*** DATA FOR THE TASK

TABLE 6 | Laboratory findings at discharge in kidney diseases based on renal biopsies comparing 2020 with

******
*** DATA FOR THE TASK

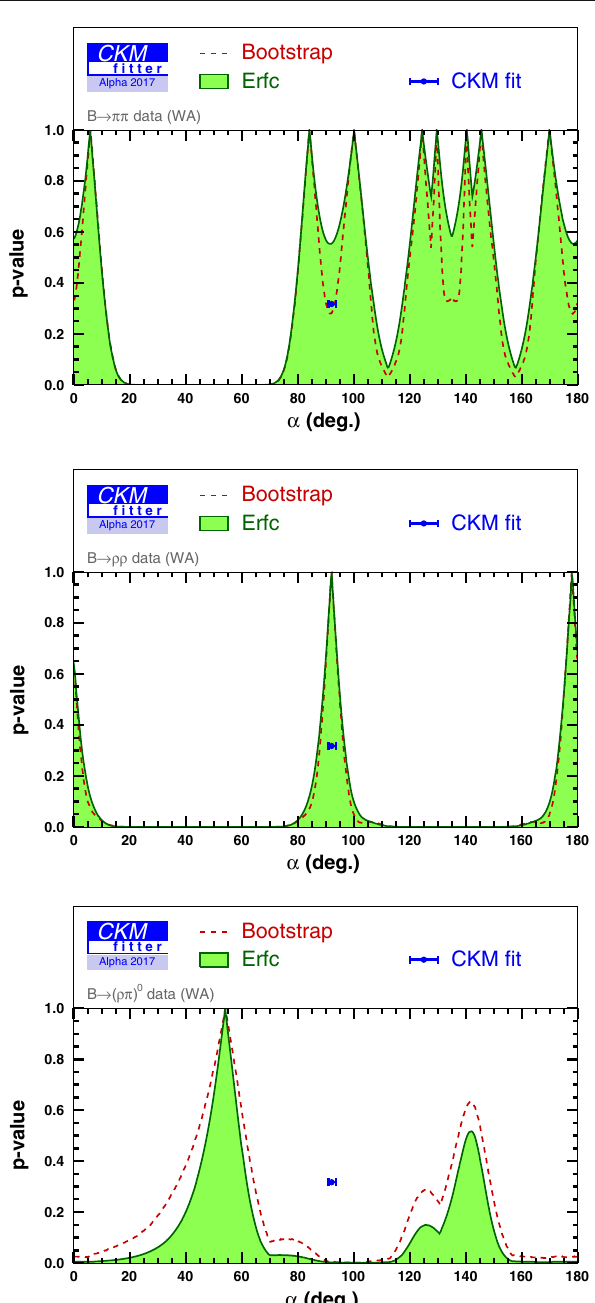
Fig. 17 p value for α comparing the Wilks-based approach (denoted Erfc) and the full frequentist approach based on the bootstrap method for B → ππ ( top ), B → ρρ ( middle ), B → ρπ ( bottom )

******
*** DATA FOR THE TASK

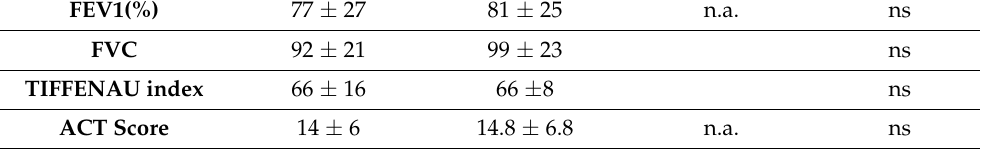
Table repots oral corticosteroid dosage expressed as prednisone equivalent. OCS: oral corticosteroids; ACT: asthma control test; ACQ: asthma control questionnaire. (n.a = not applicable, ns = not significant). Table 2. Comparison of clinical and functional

******

_WORK REQUEST_: Where does the string "comparing" appear in the records above? Return every line that holds it.

_OUTPUT FOR THIS TASK_:
TABLE 6 | Laboratory findings at discharge in kidney diseases based on renal biopsies comparing 2020 with
Fig. 17 p value for α comparing the Wilks-based approach (denoted Erfc) and the full frequentist approach based on the bootstrap method for B → ππ ( top ), B → ρρ ( middle ), B → ρπ ( bottom )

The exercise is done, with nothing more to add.